家電、ポイント「税込み」に、ヨドバシやビック、集客優先、外食は対象縮小も(消費税8%)
2014.04.01
ヨドバシカメラなど家電量販大手は、4月の消費増税後も税込みの総額を対象にポイントを付与することを決めた。負担は増えるが、消費者のポイントへの魅力を維持し集客につなげる。一方、カルチュア・コンビニエンス・クラブ(CCC)や外食企業では本体のみに付与対象を絞る動きも相次ぐ。集客優先か負担減かで小売り・外食企業の対応が分かれてきた。
家電量販店ではヨドバシカメラのほか、ビックカメラも引き続き総額を対象にすることでポイントの付与を増やす。例えば本体価格50万円の薄型テレビをポイント還元率10%で買う場合、従来なら52万5千円の総額に対し、5万2500円分のポイントがもらえたが、8%への増税後は5万4000円分に増える。
本体のみを対象にするとポイント負担は5万円分に減るため変更も検討していた。増税後の消費落ち込みを考慮し、付与基準は総額を維持する。
一方、本体のみに絞る動きも広がる。CCCはDVDレンタル・販売の「TSUTAYA(ツタヤ)」でこれまで200円の買い物に1円相当のポイントを付けてきた。4月以降は税別を基準にし、1円相当のポイントを得るには216円の買い物が必要になる。

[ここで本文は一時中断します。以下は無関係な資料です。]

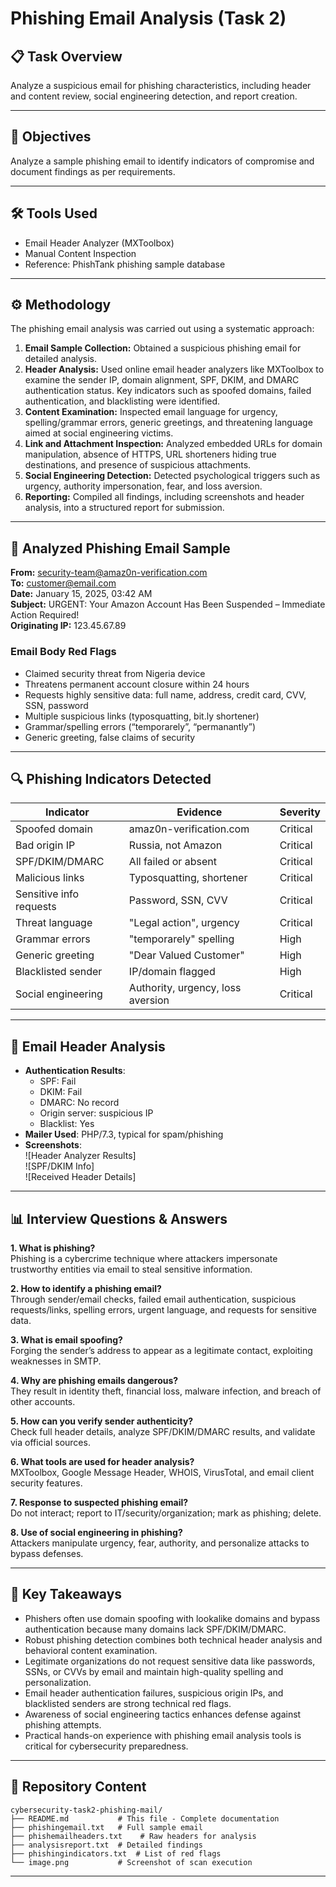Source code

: # Phishing Email Analysis (Task 2)

## 📋 Task Overview
Analyze a suspicious email for phishing characteristics, including header and content review, social engineering detection, and report creation. 

---

## 🎯 Objectives
Analyze a sample phishing email to identify indicators of compromise and document findings as per requirements.

---

## 🛠️ Tools Used
- Email Header Analyzer (MXToolbox)
- Manual Content Inspection
- Reference: PhishTank phishing sample database

---

## ⚙️ Methodology

The phishing email analysis was carried out using a systematic approach:

1. **Email Sample Collection:** Obtained a suspicious phishing email for detailed analysis.
2. **Header Analysis:** Used online email header analyzers like MXToolbox to examine the sender IP, domain alignment, SPF, DKIM, and DMARC authentication status. Key indicators such as spoofed domains, failed authentication, and blacklisting were identified.
3. **Content Examination:** Inspected email language for urgency, spelling/grammar errors, generic greetings, and threatening language aimed at social engineering victims.
4. **Link and Attachment Inspection:** Analyzed embedded URLs for domain manipulation, absence of HTTPS, URL shorteners hiding true destinations, and presence of suspicious attachments.
5. **Social Engineering Detection:** Detected psychological triggers such as urgency, authority impersonation, fear, and loss aversion.
6. **Reporting:** Compiled all findings, including screenshots and header analysis, into a structured report for submission.

---

## 📝 Analyzed Phishing Email Sample

**From:** security-team@amaz0n-verification.com  
**To:** customer@email.com  
**Date:** January 15, 2025, 03:42 AM  
**Subject:** URGENT: Your Amazon Account Has Been Suspended – Immediate Action Required!  
**Originating IP:** 123.45.67.89

### Email Body Red Flags

- Claimed security threat from Nigeria device
- Threatens permanent account closure within 24 hours
- Requests highly sensitive data: full name, address, credit card, CVV, SSN, password
- Multiple suspicious links (typosquatting, bit.ly shortener)
- Grammar/spelling errors (“temporarely”, “permanantly”)
- Generic greeting, false claims of security

---

##  🔍 Phishing Indicators Detected

| Indicator    | Evidence          | Severity    |
|--------------|-------------------|-------------|
| Spoofed domain | amaz0n-verification.com | Critical |
| Bad origin IP | Russia, not Amazon | Critical |
| SPF/DKIM/DMARC | All failed or absent | Critical |
| Malicious links | Typosquatting, shortener | Critical |
| Sensitive info requests | Password, SSN, CVV | Critical |
| Threat language | "Legal action", urgency | Critical |
| Grammar errors | "temporarely" spelling | High |
| Generic greeting | "Dear Valued Customer" | High |
| Blacklisted sender | IP/domain flagged | High |
| Social engineering | Authority, urgency, loss aversion | Critical |

---

## 🔐 Email Header Analysis


- **Authentication Results**:  
    - SPF: Fail  
    - DKIM: Fail  
    - DMARC: No record  
    - Origin server: suspicious IP  
    - Blacklist: Yes
- **Mailer Used**: PHP/7.3, typical for spam/phishing
- **Screenshots**:  
  ![Header Analyzer Results]  
  ![SPF/DKIM Info]  
  ![Received Header Details]

---

## 📊 Interview Questions & Answers

**1. What is phishing?**  
Phishing is a cybercrime technique where attackers impersonate trustworthy entities via email to steal sensitive information.

**2. How to identify a phishing email?**  
Through sender/email checks, failed email authentication, suspicious requests/links, spelling errors, urgent language, and requests for sensitive data.

**3. What is email spoofing?**  
Forging the sender’s address to appear as a legitimate contact, exploiting weaknesses in SMTP.

**4. Why are phishing emails dangerous?**  
They result in identity theft, financial loss, malware infection, and breach of other accounts.

**5. How can you verify sender authenticity?**  
Check full header details, analyze SPF/DKIM/DMARC results, and validate via official sources.

**6. What tools are used for header analysis?**  
MXToolbox, Google Message Header, WHOIS, VirusTotal, and email client security features.

**7. Response to suspected phishing email?**  
Do not interact; report to IT/security/organization; mark as phishing; delete.

**8. Use of social engineering in phishing?**  
Attackers manipulate urgency, fear, authority, and personalize attacks to bypass defenses.

---

## 🚀 Key Takeaways

- Phishers often use domain spoofing with lookalike domains and bypass authentication because many domains lack SPF/DKIM/DMARC.
- Robust phishing detection combines both technical header analysis and behavioral content examination.
- Legitimate organizations do not request sensitive data like passwords, SSNs, or CVVs by email and maintain high-quality spelling and personalization.
- Email header authentication failures, suspicious origin IPs, and blacklisted senders are strong technical red flags.
- Awareness of social engineering tactics enhances defense against phishing attempts.
- Practical hands-on experience with phishing email analysis tools is critical for cybersecurity preparedness.

---

## 📂 Repository Content 


```
cybersecurity-task2-phishing-mail/
├── README.md           # This file - Complete documentation
├── phishingemail.txt   # Full sample email
├── phishemailheaders.txt    # Raw headers for analysis
├── analysisreport.txt  # Detailed findings
├── phishingindicators.txt  # List of red flags
└── image.png           # Screenshot of scan execution
```


---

外食では100円の購入で1円相当のポイントを付けていたのを108円ごとに1ポイントに減らす日本ケンタッキー・フライド・チキンのような変更が目立つ。
買い物ポイントを巡っては、円安や原料高もあり、本体価格を対象にしていたニトリホールディングスが2月に付与率を半減するなど、見直す動きは少なくない。増税後の消費の冷え込みにポイントの引当金の負担増が重なるのを避けたい企業も多い。消費喚起をより重視するか、増税を機に対応が分かれそうだ。
総額1兆円、客足を左右
野村総合研究所によると家電量販店やコンビニエンスストアなど、国内11業界の主要企業が発行するポイント(マイレージ含む)総額は2013年度に06年度の1・5倍の1兆円を超える見通し。ICT・メディア産業コンサルティング部の冨田勝己氏は「増税後は消費者の節約志向を背景に利用率が高まる」とし、企業にとって消費者を囲い込む重要度は増す。
ただ総額を基準にするとポイント発行額は増税分増える。ビックカメラの13年8月期のポイント販促費は販売費・一般管理費の1割強の260億円に達し負担は大きい。
家電量販店では消費税込みの総額表示が義務付けられた04年に、一部店舗がポイント還元率を下げ客離れを招いた。ヨドバシカメラの藤沢昭和社長は「負担は増えても分かりやすくないと消費者が離れる」と話す。最大手のヤマダ電機は「現時点で未定」と話しぎりぎりまで見極める考えだ。